In other words, this study may be confirming that a population of T cells is inappropriately activated - rather than there being some bodywide OXPHOS dysfunction that is also occurring in other cells like muscle, liver, etc (although deranged cytokine signaling from the activated T cells can potentially cause mitochondrial dysfunction in those other cells).

Whether this is the case can perhaps be determined using the method the authors suggest themselves at the end of the paper ---fluorescence activated cell sorting :

Reader beware - I'm not a scientist:

Alex,
possibly
1) this study showing impaired mitochondrial energy production in T cells; and
2) Fluge Mella's study showing that muscle cells in ME/CFS are fine i.e. provided you bath them in plasma from normal people (and vice versa) - high molecular weight blood borne factor (antibody?) switching metabolism in ME/CFS;
are both correct.

E.g. if nandixon is correct, and this paper is in effect only showing activated T cells, then that could still mean that mitochondrial energy production in muscle cells in ME/CFS is affected by a blood borne factor. In fact the activated immune system could, as nandixon suggests, be triggering the production of whatever is turning off energy production in muscle cells.

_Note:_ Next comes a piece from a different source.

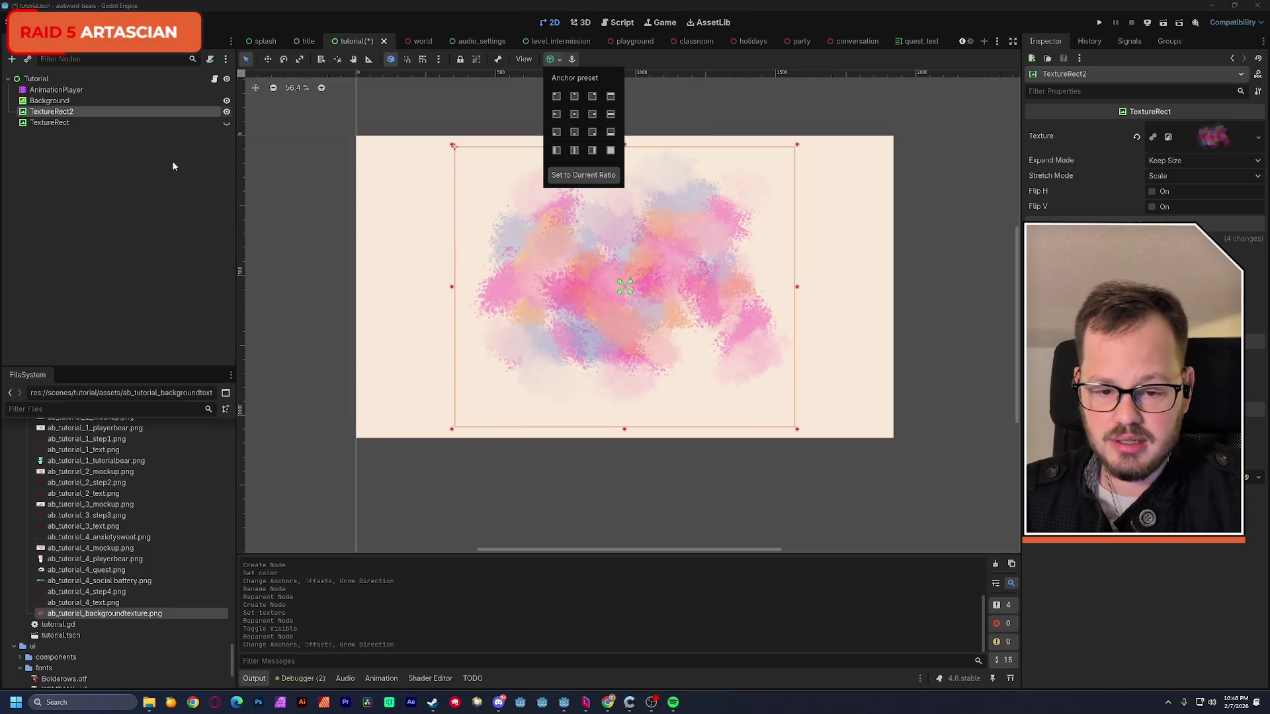
pyautogui.click(51, 115)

Maybe what we need is to replicate this cellular energy study using activated T cells and un-activated T cells, preferably from the same patient. I don't know if the fluorescence cell sorter the authors refer to can separate activated T cells, and un-activated T cells, but if they can then that seems to be a reasonable study. If you can't separate activated T cells out then there are possibly indirect ways to test whether this is due to activated T cells. E.g. possibly by producing activated T cells and thereby looking at the relationship between % T cells activated and mitochondrial energy production.

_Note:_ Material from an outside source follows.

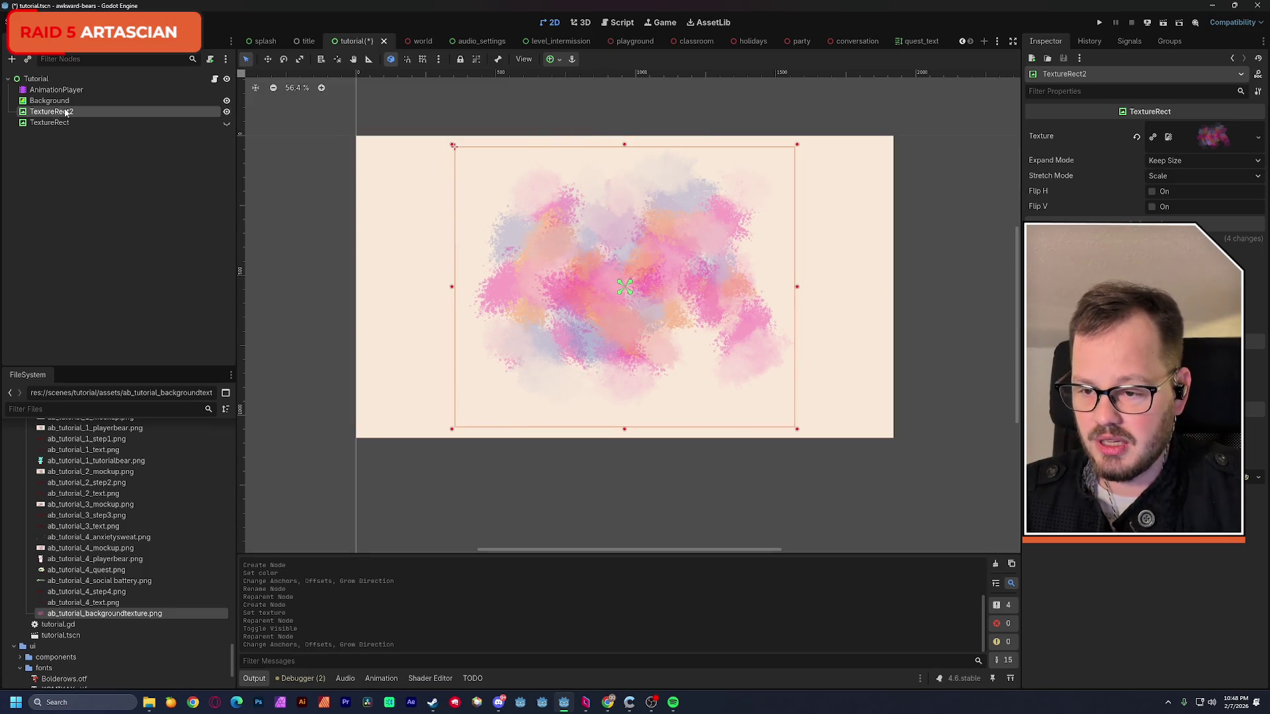
# - Rename the splash texture node to BackgroundTexture
pyautogui.doubleClick(67, 114)
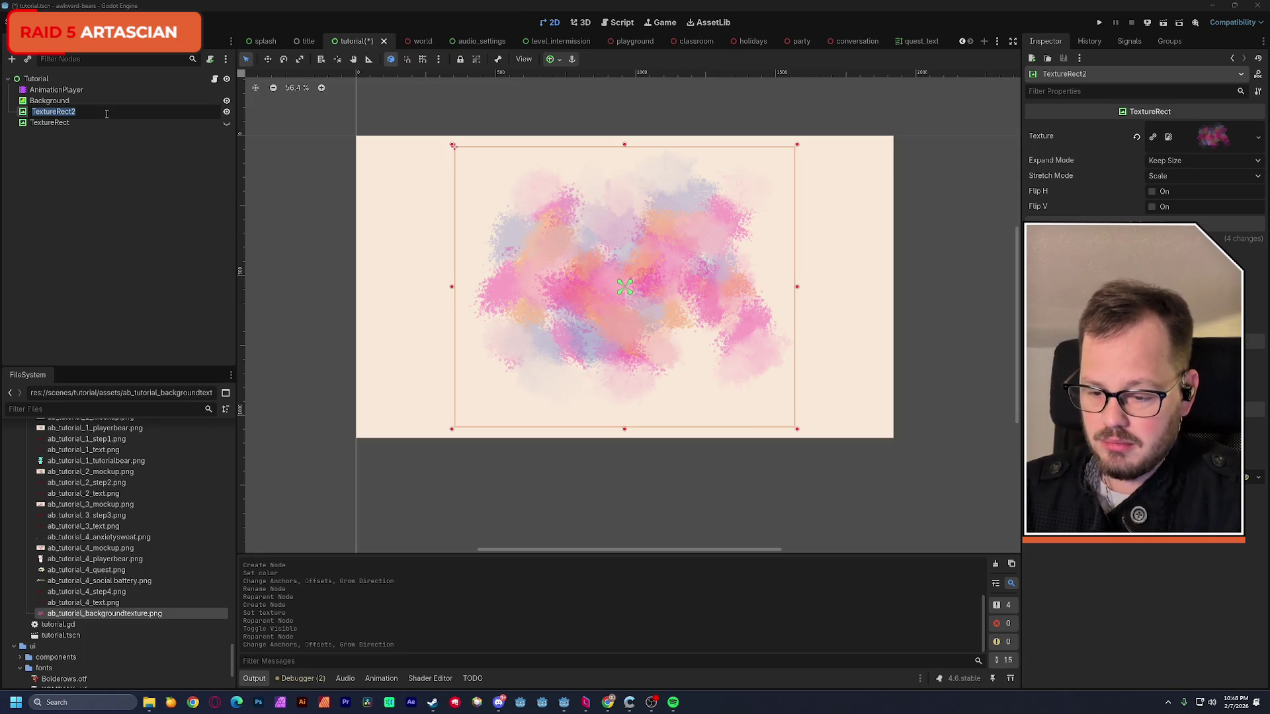
pyautogui.write('Background')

Haven't heard anything about Ron Davis's search for the blood borne factor (antibody?).

Mark Davis said that the the "immune system is getting simpler all the time --- because were understanding it".

Maybe we need money to help the scientists to identify the blood borne factor, repeat this study i.e. cellular energy in T cells, and fund Mark Davis work on clonal expansion. Then we might be able to understand a little more.